The convention opened at 11 AM on May 30, 1894, at the legislative hall in the Judiciary Building. President Sanford B. Dole gave the opening address, in which he declared that the monarchy had come to its end by attempting to deprive the people of their rights. He also reminded the delegates that they had a "difficult and delicate...duty...to perform.", as the people of Hawaii came from many countries and were "without a common origin, religion or purpose". He stated voting was a duty, not a right, which only intelligent people could perform well, and recommended that only people who owned a certain amount of property should be allowed to vote, as in his view this would reflect intelligence.

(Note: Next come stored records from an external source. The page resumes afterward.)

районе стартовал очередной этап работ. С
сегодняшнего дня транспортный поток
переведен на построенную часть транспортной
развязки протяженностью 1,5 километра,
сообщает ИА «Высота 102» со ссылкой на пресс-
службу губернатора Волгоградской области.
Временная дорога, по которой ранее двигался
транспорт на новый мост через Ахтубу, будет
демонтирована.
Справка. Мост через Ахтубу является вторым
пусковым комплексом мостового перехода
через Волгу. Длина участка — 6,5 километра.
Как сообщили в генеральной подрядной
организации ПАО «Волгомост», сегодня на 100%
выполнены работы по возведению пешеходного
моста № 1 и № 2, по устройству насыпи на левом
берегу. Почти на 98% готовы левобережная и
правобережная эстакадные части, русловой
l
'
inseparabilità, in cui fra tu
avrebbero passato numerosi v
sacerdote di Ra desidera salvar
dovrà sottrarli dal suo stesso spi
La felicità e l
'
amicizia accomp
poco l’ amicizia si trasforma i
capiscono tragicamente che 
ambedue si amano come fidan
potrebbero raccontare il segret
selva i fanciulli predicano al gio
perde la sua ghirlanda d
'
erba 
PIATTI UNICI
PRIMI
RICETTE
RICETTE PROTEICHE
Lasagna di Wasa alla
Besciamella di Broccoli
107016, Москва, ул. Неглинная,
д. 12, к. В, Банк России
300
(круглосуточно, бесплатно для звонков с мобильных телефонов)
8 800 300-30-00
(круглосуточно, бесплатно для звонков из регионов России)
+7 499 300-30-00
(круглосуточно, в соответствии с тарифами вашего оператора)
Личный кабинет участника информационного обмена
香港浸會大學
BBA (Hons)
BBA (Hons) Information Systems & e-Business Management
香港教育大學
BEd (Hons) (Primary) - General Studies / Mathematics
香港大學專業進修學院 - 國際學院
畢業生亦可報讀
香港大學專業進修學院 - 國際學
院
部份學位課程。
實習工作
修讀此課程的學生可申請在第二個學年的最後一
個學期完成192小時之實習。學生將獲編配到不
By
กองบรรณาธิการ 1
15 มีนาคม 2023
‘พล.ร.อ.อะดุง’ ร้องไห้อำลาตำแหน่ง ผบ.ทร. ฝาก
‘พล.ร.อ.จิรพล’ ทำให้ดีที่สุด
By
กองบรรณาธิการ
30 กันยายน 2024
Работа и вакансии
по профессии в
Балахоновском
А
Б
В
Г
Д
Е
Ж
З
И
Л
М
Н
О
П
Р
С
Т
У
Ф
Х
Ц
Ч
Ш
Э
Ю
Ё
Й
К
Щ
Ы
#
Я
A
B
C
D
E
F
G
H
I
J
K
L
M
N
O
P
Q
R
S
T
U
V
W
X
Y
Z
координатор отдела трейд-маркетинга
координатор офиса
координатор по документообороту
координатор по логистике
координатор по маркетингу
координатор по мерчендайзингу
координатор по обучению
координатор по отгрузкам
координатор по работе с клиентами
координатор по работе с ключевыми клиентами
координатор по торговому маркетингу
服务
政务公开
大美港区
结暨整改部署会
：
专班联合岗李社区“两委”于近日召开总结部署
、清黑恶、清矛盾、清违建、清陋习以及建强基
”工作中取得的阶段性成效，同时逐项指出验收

After settling a dispute over whether one of its members had been lawfully elected, the Convention decided upon how it was to approve the constitution: there would be two readings, in each of which the constitution would be considered article by article. Later a third reading was added "for purposes of revision only." The first thirteen articles, relating to the rights of the people, were mostly passed by unanimous consent, but a clause banning advocacy for restoring the monarchy, violently overthrowing the government, or invading the country, was shot down and replaced by a clause banning "the publication or public utterance of seditious or indecent language". A section allowing the government to make laws for the "registration, supervision, control and identification of all persons or of any class or nationality of persons" was placed in the very first article. At the second reading it was decided that the government should have the right to appeal acquittals in criminal cases, but later it was repealed.

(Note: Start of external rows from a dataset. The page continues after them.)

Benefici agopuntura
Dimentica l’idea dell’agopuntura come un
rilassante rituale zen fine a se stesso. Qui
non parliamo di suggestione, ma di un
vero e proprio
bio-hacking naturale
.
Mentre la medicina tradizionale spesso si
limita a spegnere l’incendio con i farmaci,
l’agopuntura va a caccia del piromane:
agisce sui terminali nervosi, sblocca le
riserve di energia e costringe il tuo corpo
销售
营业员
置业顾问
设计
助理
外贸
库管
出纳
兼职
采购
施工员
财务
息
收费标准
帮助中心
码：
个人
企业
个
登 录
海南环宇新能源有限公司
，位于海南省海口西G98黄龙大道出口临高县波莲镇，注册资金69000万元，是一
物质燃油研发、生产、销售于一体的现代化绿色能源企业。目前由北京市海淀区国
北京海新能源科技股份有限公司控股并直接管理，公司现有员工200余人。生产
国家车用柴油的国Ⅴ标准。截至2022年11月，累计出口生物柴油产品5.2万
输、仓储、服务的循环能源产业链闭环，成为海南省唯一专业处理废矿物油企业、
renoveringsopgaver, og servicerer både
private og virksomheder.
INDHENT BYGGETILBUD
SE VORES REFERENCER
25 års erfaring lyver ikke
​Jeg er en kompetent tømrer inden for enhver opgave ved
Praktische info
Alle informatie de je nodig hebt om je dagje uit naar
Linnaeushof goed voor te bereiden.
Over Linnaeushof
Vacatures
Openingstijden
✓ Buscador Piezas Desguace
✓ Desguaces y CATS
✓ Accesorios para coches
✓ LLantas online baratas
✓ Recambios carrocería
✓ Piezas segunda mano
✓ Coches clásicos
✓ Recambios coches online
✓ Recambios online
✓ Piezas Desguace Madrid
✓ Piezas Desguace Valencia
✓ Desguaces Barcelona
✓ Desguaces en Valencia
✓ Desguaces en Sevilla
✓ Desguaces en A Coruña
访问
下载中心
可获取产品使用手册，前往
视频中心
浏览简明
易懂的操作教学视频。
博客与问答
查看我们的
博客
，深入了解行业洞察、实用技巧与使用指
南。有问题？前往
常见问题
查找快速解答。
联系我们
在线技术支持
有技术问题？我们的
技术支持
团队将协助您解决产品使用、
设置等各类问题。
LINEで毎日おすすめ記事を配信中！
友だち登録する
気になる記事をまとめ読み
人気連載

The question of who could vote and be a citizen hung over the convention. The draft allowed people who had lived in Hawaii for a year, spoke English, come from a country "with express treaty stipulations with the Republic of Hawaii concerning naturalization", had a way to support themselves, owned $200, and swore an oath of loyalty to the Republic of Hawaii to be naturalized. After much debate between those who favored one and three years of residence in Hawaii to qualify for citizenship, a compromise at two years of residence was carried by one vote. The requirement for the naturalized person to come from a nation with treaty relations with the Republic of Hawaii led the Chinese population of the islands, whose government did not have a treaty with Hawaii, to petition the convention twice requesting equal rights, as well as the Japanese consul on Hawaii to demand equal rights of suffrage for his people, but the convention did not amend this clause. In fact, there were no countries in the world who had signed a naturalization treaty with Hawaii, but the problem was solved with the mechanism of "denization".